- [JOB]:
In the material below, replace every "latitude" with "lat" and leave everything else unchanged.

_ _ _

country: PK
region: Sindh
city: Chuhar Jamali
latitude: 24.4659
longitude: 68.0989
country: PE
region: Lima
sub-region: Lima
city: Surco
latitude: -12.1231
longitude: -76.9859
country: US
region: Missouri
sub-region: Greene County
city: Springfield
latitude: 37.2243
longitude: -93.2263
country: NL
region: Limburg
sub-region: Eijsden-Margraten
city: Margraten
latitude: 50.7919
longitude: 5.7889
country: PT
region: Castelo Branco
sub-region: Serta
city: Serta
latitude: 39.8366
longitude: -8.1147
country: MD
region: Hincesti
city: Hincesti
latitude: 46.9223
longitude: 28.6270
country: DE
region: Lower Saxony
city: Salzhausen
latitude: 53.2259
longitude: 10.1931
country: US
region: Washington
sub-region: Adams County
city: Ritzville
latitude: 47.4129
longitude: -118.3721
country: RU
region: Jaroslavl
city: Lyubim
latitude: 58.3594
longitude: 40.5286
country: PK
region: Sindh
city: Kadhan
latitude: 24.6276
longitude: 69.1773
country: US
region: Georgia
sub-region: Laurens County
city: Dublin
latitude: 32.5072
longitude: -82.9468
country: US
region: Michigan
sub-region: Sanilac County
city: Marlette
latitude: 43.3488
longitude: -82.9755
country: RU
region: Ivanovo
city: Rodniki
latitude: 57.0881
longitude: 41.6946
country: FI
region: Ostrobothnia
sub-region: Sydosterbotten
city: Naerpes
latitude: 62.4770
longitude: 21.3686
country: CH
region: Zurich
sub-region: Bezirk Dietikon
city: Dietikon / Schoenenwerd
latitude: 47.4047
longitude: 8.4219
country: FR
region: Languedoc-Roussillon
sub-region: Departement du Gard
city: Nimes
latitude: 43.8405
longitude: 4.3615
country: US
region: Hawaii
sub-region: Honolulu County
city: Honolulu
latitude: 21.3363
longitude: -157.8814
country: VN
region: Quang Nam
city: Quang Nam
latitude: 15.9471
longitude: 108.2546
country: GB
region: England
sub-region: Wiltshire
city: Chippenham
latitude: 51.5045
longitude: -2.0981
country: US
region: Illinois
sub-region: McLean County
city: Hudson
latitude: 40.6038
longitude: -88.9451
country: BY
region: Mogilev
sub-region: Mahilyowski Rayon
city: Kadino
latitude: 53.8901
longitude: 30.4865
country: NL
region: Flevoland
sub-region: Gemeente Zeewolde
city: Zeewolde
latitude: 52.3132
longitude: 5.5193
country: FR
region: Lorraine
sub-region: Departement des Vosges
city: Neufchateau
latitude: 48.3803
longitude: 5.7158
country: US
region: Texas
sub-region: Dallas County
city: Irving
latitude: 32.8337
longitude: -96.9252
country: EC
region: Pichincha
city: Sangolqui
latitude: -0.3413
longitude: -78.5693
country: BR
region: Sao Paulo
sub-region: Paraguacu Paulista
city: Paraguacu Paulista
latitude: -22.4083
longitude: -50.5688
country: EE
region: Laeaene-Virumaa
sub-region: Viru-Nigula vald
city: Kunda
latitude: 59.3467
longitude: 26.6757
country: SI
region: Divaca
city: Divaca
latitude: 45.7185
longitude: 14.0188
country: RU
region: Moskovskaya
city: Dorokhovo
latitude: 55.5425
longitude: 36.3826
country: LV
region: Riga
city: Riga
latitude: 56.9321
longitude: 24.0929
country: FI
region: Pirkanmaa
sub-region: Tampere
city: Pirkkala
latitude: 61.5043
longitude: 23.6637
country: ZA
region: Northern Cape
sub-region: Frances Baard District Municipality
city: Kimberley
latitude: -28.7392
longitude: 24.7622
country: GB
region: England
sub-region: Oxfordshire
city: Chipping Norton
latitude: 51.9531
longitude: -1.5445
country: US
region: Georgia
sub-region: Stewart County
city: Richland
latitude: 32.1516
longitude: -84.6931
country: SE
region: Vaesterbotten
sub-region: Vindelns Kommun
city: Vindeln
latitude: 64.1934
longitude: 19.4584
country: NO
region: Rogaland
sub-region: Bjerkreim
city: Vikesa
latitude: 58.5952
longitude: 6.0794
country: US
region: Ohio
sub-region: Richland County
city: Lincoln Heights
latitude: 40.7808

_ _ _

- [THE RESPONSE]:
country: PK
region: Sindh
city: Chuhar Jamali
lat: 24.4659
longitude: 68.0989
country: PE
region: Lima
sub-region: Lima
city: Surco
lat: -12.1231
longitude: -76.9859
country: US
region: Missouri
sub-region: Greene County
city: Springfield
lat: 37.2243
longitude: -93.2263
country: NL
region: Limburg
sub-region: Eijsden-Margraten
city: Margraten
lat: 50.7919
longitude: 5.7889
country: PT
region: Castelo Branco
sub-region: Serta
city: Serta
lat: 39.8366
longitude: -8.1147
country: MD
region: Hincesti
city: Hincesti
lat: 46.9223
longitude: 28.6270
country: DE
region: Lower Saxony
city: Salzhausen
lat: 53.2259
longitude: 10.1931
country: US
region: Washington
sub-region: Adams County
city: Ritzville
lat: 47.4129
longitude: -118.3721
country: RU
region: Jaroslavl
city: Lyubim
lat: 58.3594
longitude: 40.5286
country: PK
region: Sindh
city: Kadhan
lat: 24.6276
longitude: 69.1773
country: US
region: Georgia
sub-region: Laurens County
city: Dublin
lat: 32.5072
longitude: -82.9468
country: US
region: Michigan
sub-region: Sanilac County
city: Marlette
lat: 43.3488
longitude: -82.9755
country: RU
region: Ivanovo
city: Rodniki
lat: 57.0881
longitude: 41.6946
country: FI
region: Ostrobothnia
sub-region: Sydosterbotten
city: Naerpes
lat: 62.4770
longitude: 21.3686
country: CH
region: Zurich
sub-region: Bezirk Dietikon
city: Dietikon / Schoenenwerd
lat: 47.4047
longitude: 8.4219
country: FR
region: Languedoc-Roussillon
sub-region: Departement du Gard
city: Nimes
lat: 43.8405
longitude: 4.3615
country: US
region: Hawaii
sub-region: Honolulu County
city: Honolulu
lat: 21.3363
longitude: -157.8814
country: VN
region: Quang Nam
city: Quang Nam
lat: 15.9471
longitude: 108.2546
country: GB
region: England
sub-region: Wiltshire
city: Chippenham
lat: 51.5045
longitude: -2.0981
country: US
region: Illinois
sub-region: McLean County
city: Hudson
lat: 40.6038
longitude: -88.9451
country: BY
region: Mogilev
sub-region: Mahilyowski Rayon
city: Kadino
lat: 53.8901
longitude: 30.4865
country: NL
region: Flevoland
sub-region: Gemeente Zeewolde
city: Zeewolde
lat: 52.3132
longitude: 5.5193
country: FR
region: Lorraine
sub-region: Departement des Vosges
city: Neufchateau
lat: 48.3803
longitude: 5.7158
country: US
region: Texas
sub-region: Dallas County
city: Irving
lat: 32.8337
longitude: -96.9252
country: EC
region: Pichincha
city: Sangolqui
lat: -0.3413
longitude: -78.5693
country: BR
region: Sao Paulo
sub-region: Paraguacu Paulista
city: Paraguacu Paulista
lat: -22.4083
longitude: -50.5688
country: EE
region: Laeaene-Virumaa
sub-region: Viru-Nigula vald
city: Kunda
lat: 59.3467
longitude: 26.6757
country: SI
region: Divaca
city: Divaca
lat: 45.7185
longitude: 14.0188
country: RU
region: Moskovskaya
city: Dorokhovo
lat: 55.5425
longitude: 36.3826
country: LV
region: Riga
city: Riga
lat: 56.9321
longitude: 24.0929
country: FI
region: Pirkanmaa
sub-region: Tampere
city: Pirkkala
lat: 61.5043
longitude: 23.6637
country: ZA
region: Northern Cape
sub-region: Frances Baard District Municipality
city: Kimberley
lat: -28.7392
longitude: 24.7622
country: GB
region: England
sub-region: Oxfordshire
city: Chipping Norton
lat: 51.9531
longitude: -1.5445
country: US
region: Georgia
sub-region: Stewart County
city: Richland
lat: 32.1516
longitude: -84.6931
country: SE
region: Vaesterbotten
sub-region: Vindelns Kommun
city: Vindeln
lat: 64.1934
longitude: 19.4584
country: NO
region: Rogaland
sub-region: Bjerkreim
city: Vikesa
lat: 58.5952
longitude: 6.0794
country: US
region: Ohio
sub-region: Richland County
city: Lincoln Heights
lat: 40.7808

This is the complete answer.